**Try it**
Print each entry precisely; exclude the pictures.

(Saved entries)
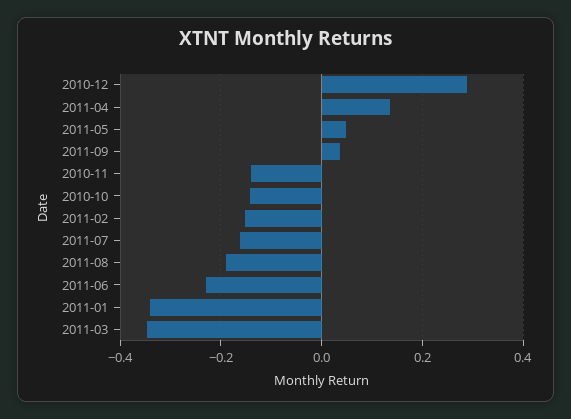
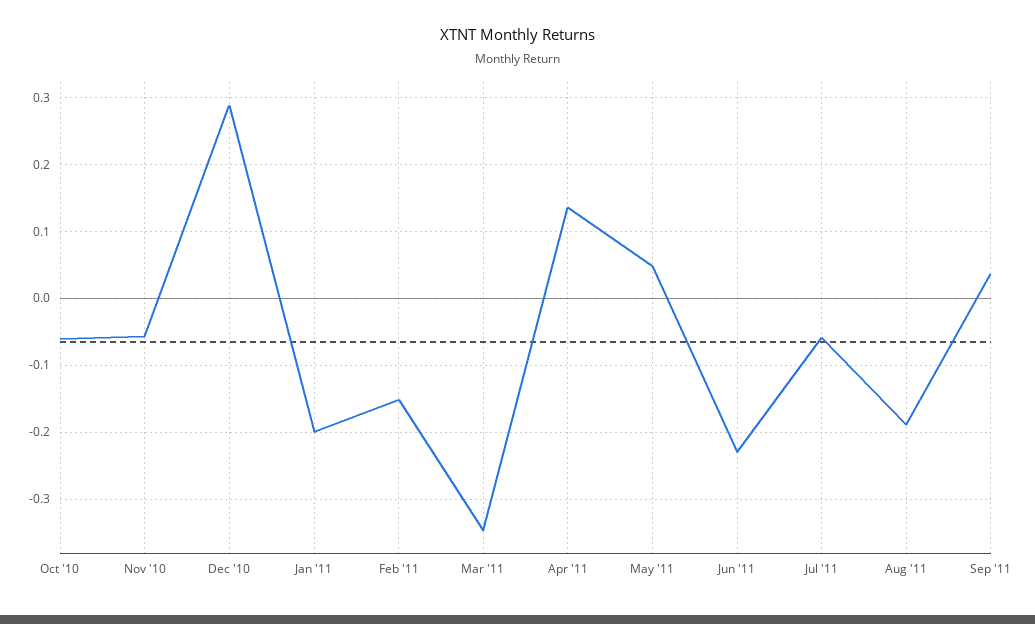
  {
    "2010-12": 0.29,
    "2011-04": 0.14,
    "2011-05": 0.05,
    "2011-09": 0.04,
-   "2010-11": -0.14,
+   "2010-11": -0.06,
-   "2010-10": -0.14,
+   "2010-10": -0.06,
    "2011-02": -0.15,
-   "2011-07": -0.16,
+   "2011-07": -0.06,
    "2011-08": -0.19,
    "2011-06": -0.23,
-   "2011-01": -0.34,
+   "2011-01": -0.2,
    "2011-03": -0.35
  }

**Solution for this task**
  {
    "2010-12": 0.29,
    "2011-04": 0.14,
    "2011-05": 0.05,
    "2011-09": 0.04,
-   "2010-11": -0.14,
+   "2010-11": -0.06,
-   "2010-10": -0.14,
+   "2010-10": -0.06,
    "2011-02": -0.15,
-   "2011-07": -0.16,
+   "2011-07": -0.06,
    "2011-08": -0.19,
    "2011-06": -0.23,
-   "2011-01": -0.34,
+   "2011-01": -0.2,
    "2011-03": -0.35
  }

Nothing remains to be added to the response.